Information supplied ▸
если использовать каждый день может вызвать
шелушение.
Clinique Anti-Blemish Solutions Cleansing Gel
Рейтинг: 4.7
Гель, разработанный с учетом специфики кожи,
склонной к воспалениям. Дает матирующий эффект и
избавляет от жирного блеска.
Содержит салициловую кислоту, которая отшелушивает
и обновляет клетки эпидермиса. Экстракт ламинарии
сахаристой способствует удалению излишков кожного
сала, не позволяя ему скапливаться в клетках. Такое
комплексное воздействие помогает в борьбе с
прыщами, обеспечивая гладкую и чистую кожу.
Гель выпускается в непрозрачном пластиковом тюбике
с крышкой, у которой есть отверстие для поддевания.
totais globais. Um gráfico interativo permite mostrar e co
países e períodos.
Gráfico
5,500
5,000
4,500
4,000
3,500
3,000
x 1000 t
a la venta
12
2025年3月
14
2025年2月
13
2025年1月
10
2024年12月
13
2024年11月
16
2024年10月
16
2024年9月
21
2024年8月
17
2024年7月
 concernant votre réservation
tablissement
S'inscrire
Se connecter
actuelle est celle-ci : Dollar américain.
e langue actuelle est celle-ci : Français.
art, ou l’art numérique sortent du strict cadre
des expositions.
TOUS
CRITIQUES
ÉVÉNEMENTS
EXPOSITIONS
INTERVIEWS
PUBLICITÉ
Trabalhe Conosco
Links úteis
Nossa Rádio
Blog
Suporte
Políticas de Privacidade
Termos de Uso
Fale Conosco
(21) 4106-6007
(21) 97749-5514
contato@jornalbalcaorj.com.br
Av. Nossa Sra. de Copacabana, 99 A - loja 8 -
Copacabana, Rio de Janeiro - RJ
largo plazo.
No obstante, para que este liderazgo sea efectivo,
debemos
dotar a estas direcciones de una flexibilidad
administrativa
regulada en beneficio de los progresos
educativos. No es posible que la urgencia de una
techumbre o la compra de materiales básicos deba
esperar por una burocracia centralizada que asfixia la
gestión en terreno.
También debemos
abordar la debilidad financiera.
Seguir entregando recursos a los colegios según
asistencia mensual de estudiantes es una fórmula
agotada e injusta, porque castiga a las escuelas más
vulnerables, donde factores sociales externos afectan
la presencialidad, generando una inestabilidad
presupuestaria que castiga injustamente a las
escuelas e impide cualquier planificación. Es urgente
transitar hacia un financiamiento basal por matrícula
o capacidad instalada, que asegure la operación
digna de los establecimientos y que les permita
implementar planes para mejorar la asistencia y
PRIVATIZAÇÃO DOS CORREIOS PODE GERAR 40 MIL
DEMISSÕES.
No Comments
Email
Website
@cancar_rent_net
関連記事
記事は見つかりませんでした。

Task description ▸ Please print all the data again exactly as given.

Exercise response ▸
если использовать каждый день может вызвать
шелушение.
Clinique Anti-Blemish Solutions Cleansing Gel
Рейтинг: 4.7
Гель, разработанный с учетом специфики кожи,
склонной к воспалениям. Дает матирующий эффект и
избавляет от жирного блеска.
Содержит салициловую кислоту, которая отшелушивает
и обновляет клетки эпидермиса. Экстракт ламинарии
сахаристой способствует удалению излишков кожного
сала, не позволяя ему скапливаться в клетках. Такое
комплексное воздействие помогает в борьбе с
прыщами, обеспечивая гладкую и чистую кожу.
Гель выпускается в непрозрачном пластиковом тюбике
с крышкой, у которой есть отверстие для поддевания.
totais globais. Um gráfico interativo permite mostrar e co
países e períodos.
Gráfico
5,500
5,000
4,500
4,000
3,500
3,000
x 1000 t
a la venta
12
2025年3月
14
2025年2月
13
2025年1月
10
2024年12月
13
2024年11月
16
2024年10月
16
2024年9月
21
2024年8月
17
2024年7月
 concernant votre réservation
tablissement
S'inscrire
Se connecter
actuelle est celle-ci : Dollar américain.
e langue actuelle est celle-ci : Français.
art, ou l’art numérique sortent du strict cadre
des expositions.
TOUS
CRITIQUES
ÉVÉNEMENTS
EXPOSITIONS
INTERVIEWS
PUBLICITÉ
Trabalhe Conosco
Links úteis
Nossa Rádio
Blog
Suporte
Políticas de Privacidade
Termos de Uso
Fale Conosco
(21) 4106-6007
(21) 97749-5514
contato@jornalbalcaorj.com.br
Av. Nossa Sra. de Copacabana, 99 A - loja 8 -
Copacabana, Rio de Janeiro - RJ
largo plazo.
No obstante, para que este liderazgo sea efectivo,
debemos
dotar a estas direcciones de una flexibilidad
administrativa
regulada en beneficio de los progresos
educativos. No es posible que la urgencia de una
techumbre o la compra de materiales básicos deba
esperar por una burocracia centralizada que asfixia la
gestión en terreno.
También debemos
abordar la debilidad financiera.
Seguir entregando recursos a los colegios según
asistencia mensual de estudiantes es una fórmula
agotada e injusta, porque castiga a las escuelas más
vulnerables, donde factores sociales externos afectan
la presencialidad, generando una inestabilidad
presupuestaria que castiga injustamente a las
escuelas e impide cualquier planificación. Es urgente
transitar hacia un financiamiento basal por matrícula
o capacidad instalada, que asegure la operación
digna de los establecimientos y que les permita
implementar planes para mejorar la asistencia y
PRIVATIZAÇÃO DOS CORREIOS PODE GERAR 40 MIL
DEMISSÕES.
No Comments
Email
Website
@cancar_rent_net
関連記事
記事は見つかりませんでした。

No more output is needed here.